Rz. 45
Zugriff hat die Erbengemeinschaft auch auf die vererblichen Arbeitszeitkonten, soweit sie Rechtsnachfolgerin des Arbeitnehmers geworden ist, § 1922 BGB.
1. Flexible Arbeitszeit
Rz. 46
Die Forderung nach flexiblen Arbeitszeiten führt zur Errichtung von Arbeitszeitmodellen. Die Ausgestaltung unterliegt dem individuellen Arbeitsrecht. Sie wird durch tarifvertragliche Regelungen und durch Betriebsvereinbarungen flankiert.
Rz. 47
Unter dem Oberbegriff der Arbeitszeitkonten werden verschiedene Modelle zur Flexibilisierung der Arbeitszeit geführt, die sich im Wesentlichen auf zwei Grundtypen reduzieren lassen: Jahresarbeitszeitmodelle oder Ansparkonten.
Rz. 48
Bei dauerhaften Arbeitsverhältnissen kann ein im Arbeitsvertrag festgelegtes Arbeitsvolumen auf das Kalenderjahr verteilt werden. Somit wird über ein Jahreszeitarbeitsmodell der Arbeitsbedarf flexibel geregelt, wobei hier auch Saisonarbeit angemessen geplant werden kann.
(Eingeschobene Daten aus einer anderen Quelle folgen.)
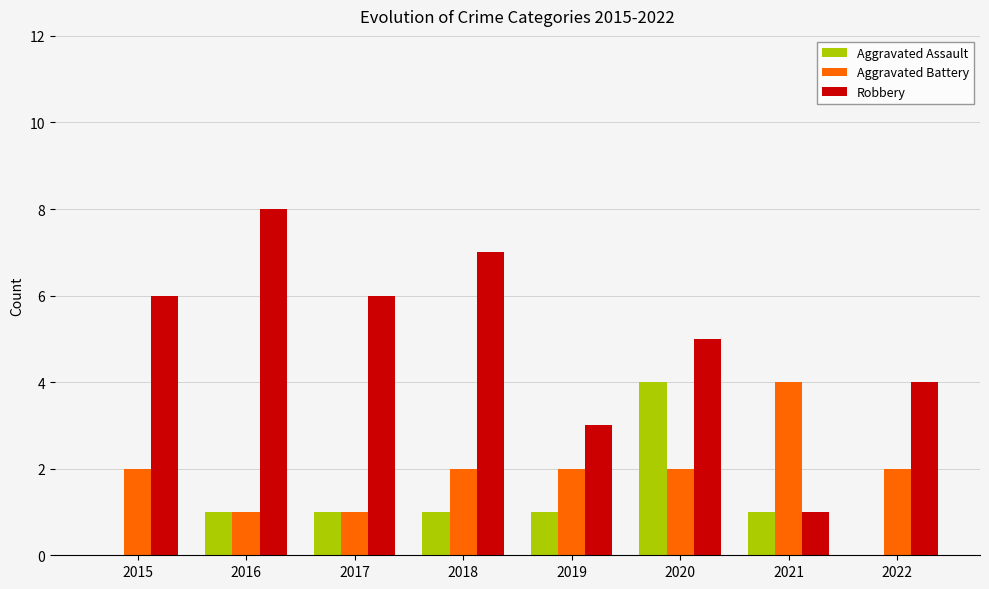

What is the difference between the Robbery values at 2021 and 2015?

5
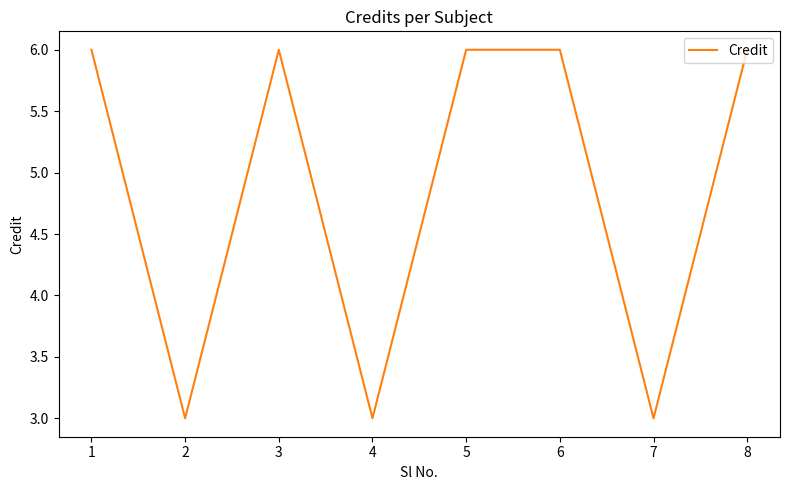

Approximately how many times larger is the value at 6 compared to 2?

2.0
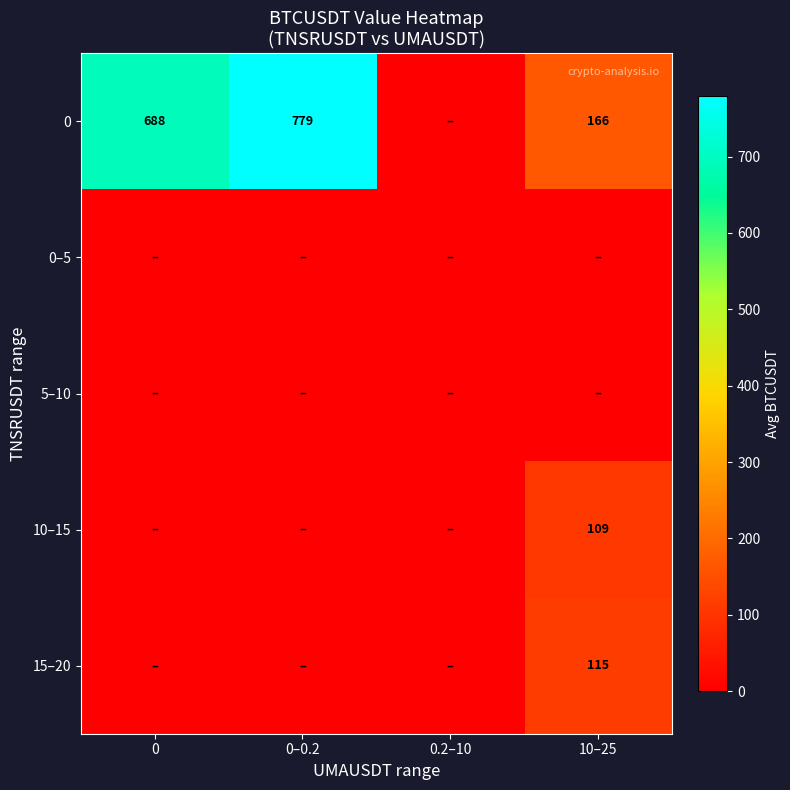

Is it true that 10–15 equals 109 at 10–25?

True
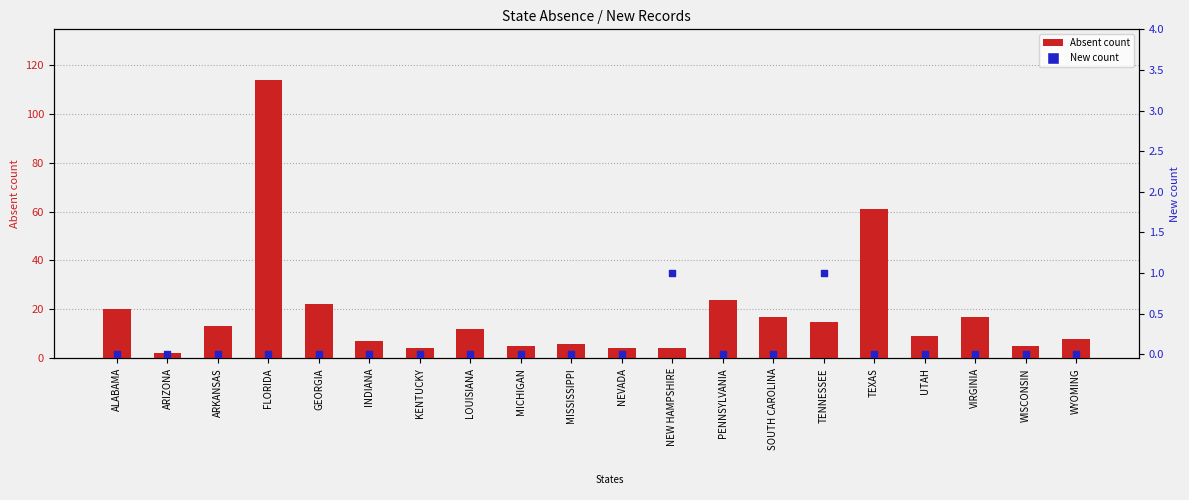

Which series has the largest total across all categories?

Absent count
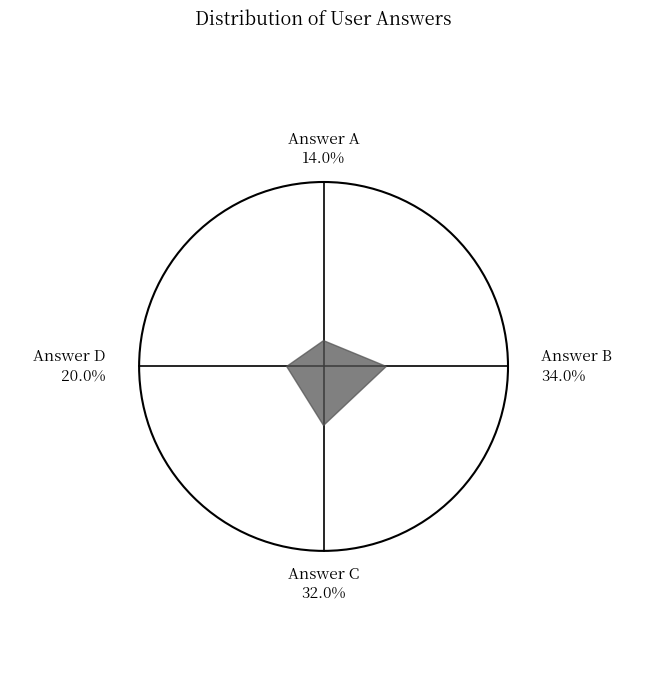

How many slices are in this pie chart?

4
Bei der Anlegung von Ansparkonten kann der Arbeitnehmer Stunden, die über die vertraglich geregelte regelmäßige Arbeitszeit hinausgehen, sammeln. Sie dienen häufig dazu, trotz fortwährendem Bestand des Arbeitsverhältnisses für einen Übergangszeitraum aus dem Berufsleben "auszusteigen" oder frühzeitig in Ruhestand zu gehen. Auf diesem Weg können nun Plus- oder Minusstunden erwirtschaftet werden, je nachdem, wie der Arbeitnehmer eingesetzt wird.
2. Vererblichkeit des Arbeitszeitguthabens
Rz. 49
Verstirbt der Arbeitnehmer und es war individuell oder durch Tarifvertrag ein Arbeitszeitkontenmodell vereinbart, so ergeben sich mit Blick auf das Arbeitsverhältnis im Todesfall eines Arbeitnehmers regelmäßig zwei Situationen, die Fragen aufwerfen: Entweder hat der Arbeitnehmer in seinem Stundenkonto ein "Minus" erwirtschaftet, so dass zu fragen ist, ob eine Nacharbeit dieser Stunden erfolgen muss, oder das Stundenkonto weist "Plusstunden" auf, so dass sich die Frage ergibt, ob diese auszubezahlen sind.
Rz. 50
Beide Situationen werden wie folgt abgewickelt: Der Vergütungsanspruch ist kein höchstpersönlicher Anspruch, sondern ein Anspruch auf Geldzahlung bis zum Tod des Arbeitnehmers, der in den Nachlass fällt. D.h. die Erbengemeinschaft kann diesen Auszahlungsanspruch geltend machen. Dies gilt für den verstetigten monatlichen Lohnanspruch. Demzufolge kann sich die Erbengemeinschaft auch das über die regelmäßige Arbeitszeit hinaus erwirtschaftete Kontingent an Arbeitszeit auszahlen lassen, denn dieser Mehrwert ist angefallen und "verbucht". Beachtlich hierbei sind die steuerrechtlichen Aspekte, denn neben der Erbschaftsteuer ist dann auch Lohnsteuer zu bezahlen.
Rz. 51
Umgekehrt kann der Arbeitgeber jedoch die erwirtschafteten "Minusstunden" nicht von der Erbengemeinschaft einfordern, denn die Arbeitszeit ist eine höchstpersönliche Leistung nach § 613 BGB, deren Ableistung von der Erbengemeinschaft nicht "in natura" verlangt werden kann.
Rz. 52
Arbeitszeitmodelle dieser Art finden ihre Grundlage meist in tarifvertraglichen Regelungen oder in Betriebsvereinbarungen. Dort finden sich Verrechnungsregelungen für den Fall, dass die Stundenkontingente nicht rechtzeitig abgebaut wurden, der Mitarbeiter verstirbt oder der Arbeitnehmer vorzeitig das Unternehmen verlässt. Lassen diese kollektivrechtlichen Regeln eine Verrechnung der Minusstunden zu, dann kann der Arbeitgeber vor Auszahlung der monatlichen Vergütung (bis zum Tod des Arbeitnehmers) die Minusstunden verrechnen und den saldierten Betrag ausbezahlen.